Marcus moved to Marin in 1967. He hoped to explore psychedelic music and become a record producer, Boni said. But when the career didn’t pan out, he returned to his original vocation, art, though he continued to write and play music. He also had a third child, Danny.
He eventually moved to Woodacre, where he lived in a two-story brick home that used to be a train depot. Inspired by Marin, he started creating “linear landscapes,” compositions of hills, waters, clouds and sun made from horizontal lines sketched with mechanical drawing tools, which one gallery owner told him amounted to “stretched-out pointillism.”
To his friend Veronica, the technical style suggested that Marcus was influenced not just by the landscape but by the emergence of computers, just starting to be manufactured for home use at the time.
The originals and prints of the landscapes “sold like hotcakes,” Veronica said. They did so well that Marcus and some of his friends started a successful art publishing company, Oak Springs Impressions, to print limited editions of their art.
Marcus’s work appeared in art shows across the country, and is now on display in numerous museums, including the Los Angeles County Museum of Art.

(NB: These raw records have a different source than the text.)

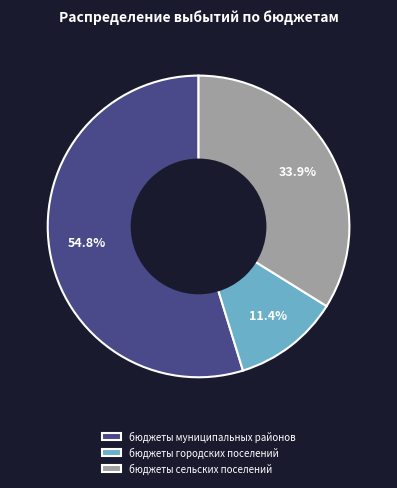

Combined, do бюджеты муниципальных районов and бюджеты городских поселений account for over 50%?

Yes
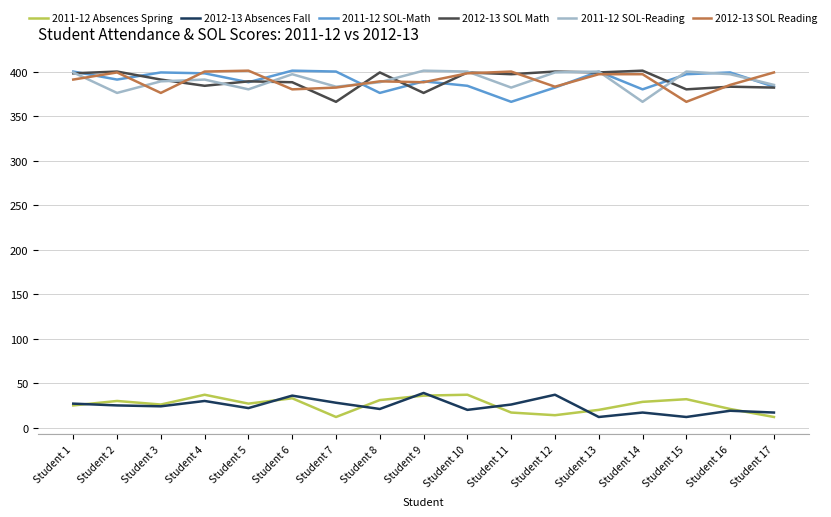

What is the difference between the maximum and minimum values in the 2011-12 SOL-Reading series?

35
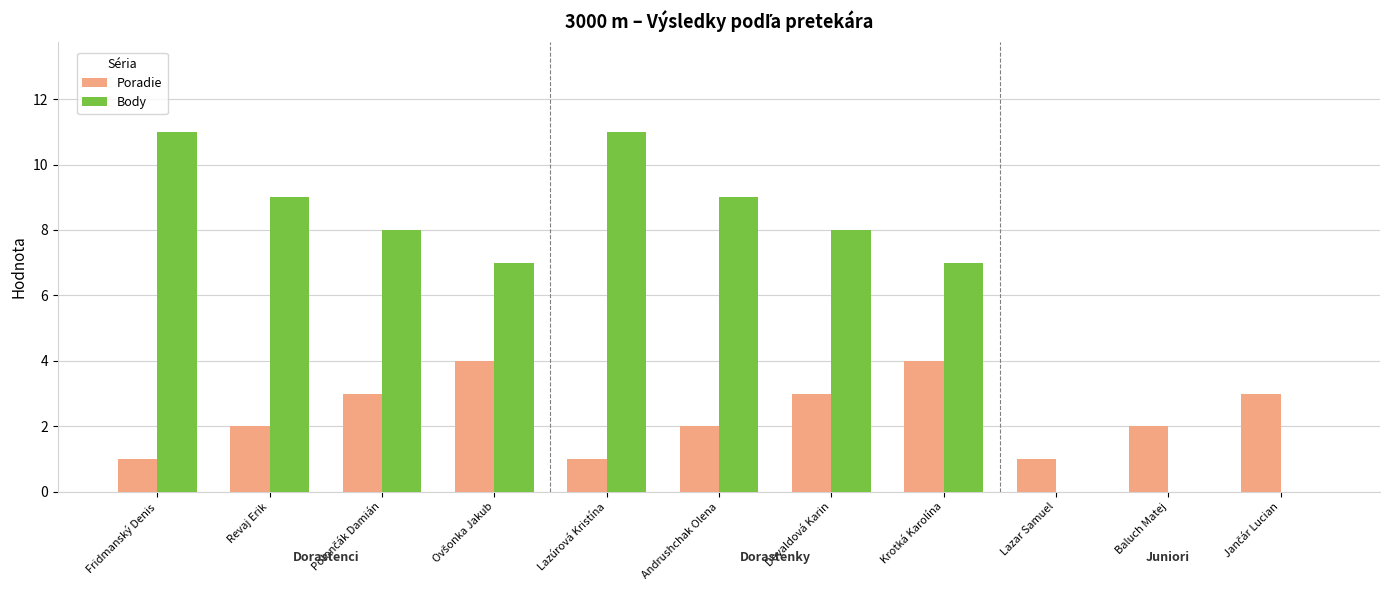

What is the total value across all series at Andrushchak Olena?

11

The linear landscapes represented just one of many styles that he developed over his career. In his “affiche art,” inspired by peeling posters, he layered crumpled advertisements with newer ones and paint, in a collage style. His “icon paintings” layered pictures of famous musicians and celebrities—Michael Jackson, Rod Stewart, Elvis Presley, James Dean and others—with old advertisements, suggesting a preoccupation with the passage of time that can both obscure and reveal the past.

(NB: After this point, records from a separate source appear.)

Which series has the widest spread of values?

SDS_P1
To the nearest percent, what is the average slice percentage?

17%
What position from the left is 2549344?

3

In more recent works, Marcus painted colorful instruments. The guitars were often split in two. “His new series that he just started had all these broken instruments on a canvas, with money and all these different things really representing the music business that has broken down,” said his girlfriend of three years, Buffy Ford Stewart, a fellow musician and the widow of folksinger John Stewart.
Marcus enjoyed success as a musician, particularly with his Johnny Cash tribute band, Ring of Fire, which played at venues in the Bay Area and across the country. According to Boni, he started the band after singing some Cash songs at the beach. Strangers came up to him and said, “You sound just like Cash!”

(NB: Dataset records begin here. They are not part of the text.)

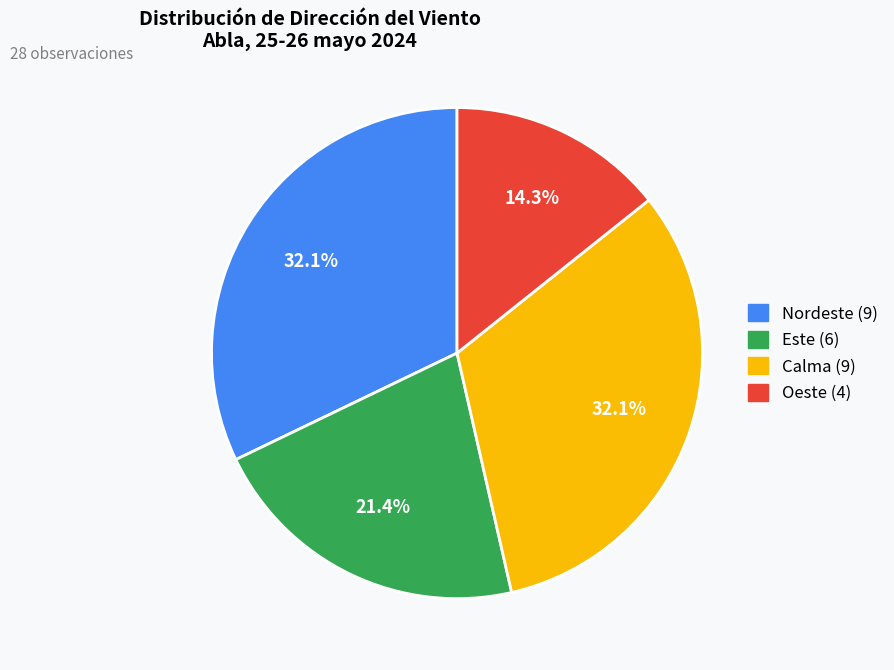

Which slice is the largest?

Nordeste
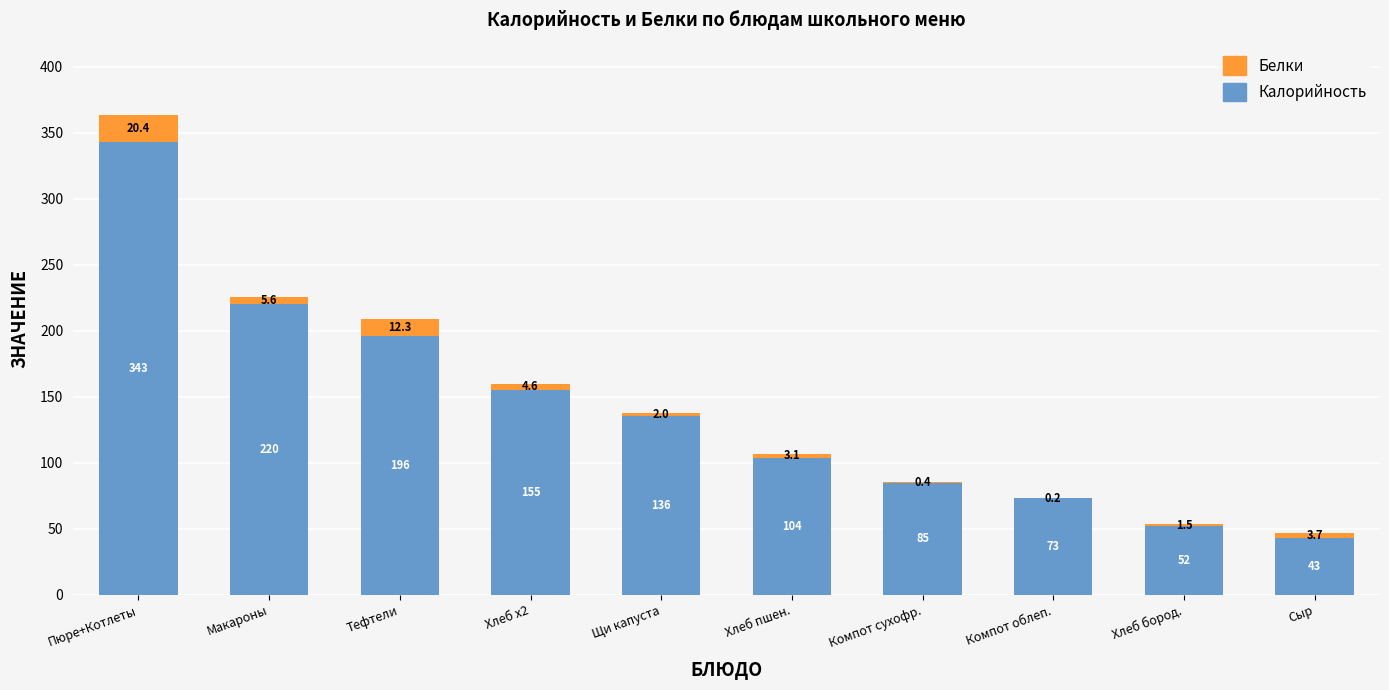

At which label is Калорийность closest to 193?

Тефтели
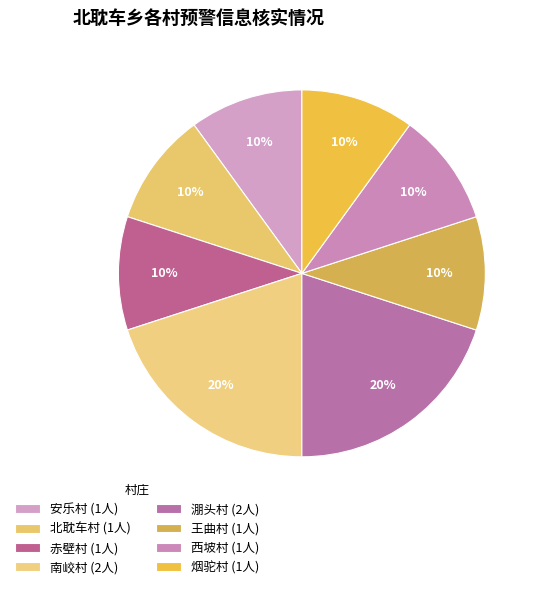

How many slices are in this pie chart?

8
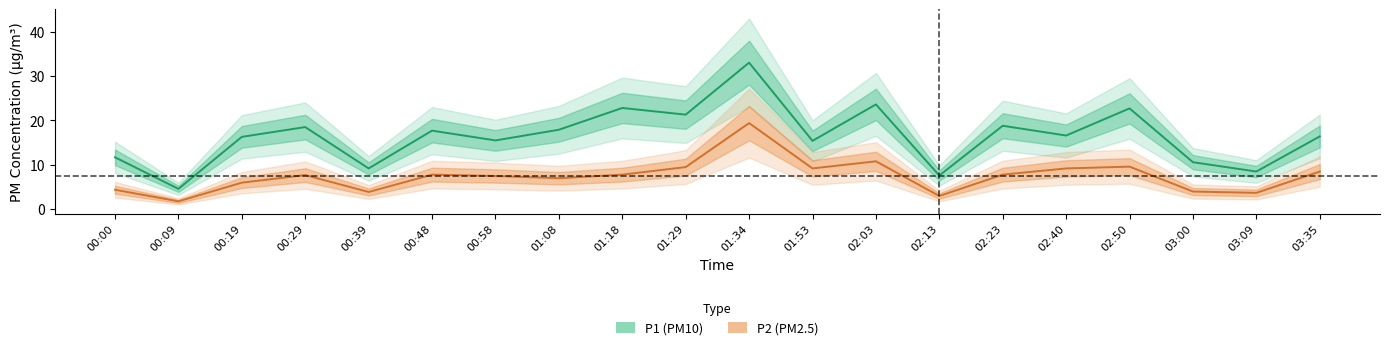

Which has a higher value, 03:00 or 02:03?

02:03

In the band, Marcus did not impersonate Mr. Cash, however; instead, he paid tribute, Buffy said. “It was so beautiful. It was like he was channeling the man, because he loved him and he did so much research. He read every book,” she said. “He wasn’t ‘doing’ him. His voice—he was born with a Johnny Cash voice.”
Marcus’s artistic passions passed down to his descendants. His son, Danny, is a musician who played in Ring of Fire and other bands; Boni, now a graphic designer, used to play in punk bands. One of her sons, Kevin, plays with Weekend, a post-punk band, and her other son is a projection artist. (Marcus’s granddaughter, Rachel, is a registered nurse in Santa Rosa.)
Outside Ring of Fire, Marcus continued to record his own music. Buffy said a song of his will appear in a new season of the Netflix series “Orange is the New Black.”
Like his art, Marcus’s music didn’t stick to one genre. One of Veronica’s favorite albums, titled “Thoughts Have Wings,” channeled his spiritual side, she said. “It wasn’t his most popular album but each song is a gem and comes from a truly authentic place,” she wrote in an email.
His death was unexpected, but Buffy says that her partner is both at peace and still present. One recent cold morning she was sitting in her car, wishing that her CD player, broken for the last three months, would work again. “I said, ‘Rusty, I’m sitting here in the cold waiting for the family. Couldn’t you please make my CD player work?’ And all of a sudden the music started to play. And it’s been working ever since. He’s still here.”
A memorial and potluck celebration for Marcus Uzilevsky will be held at the San Geronimo Valley Community Center on Saturday, Jan. 16 from 3 to 9 p.m. Please bring a dish to share.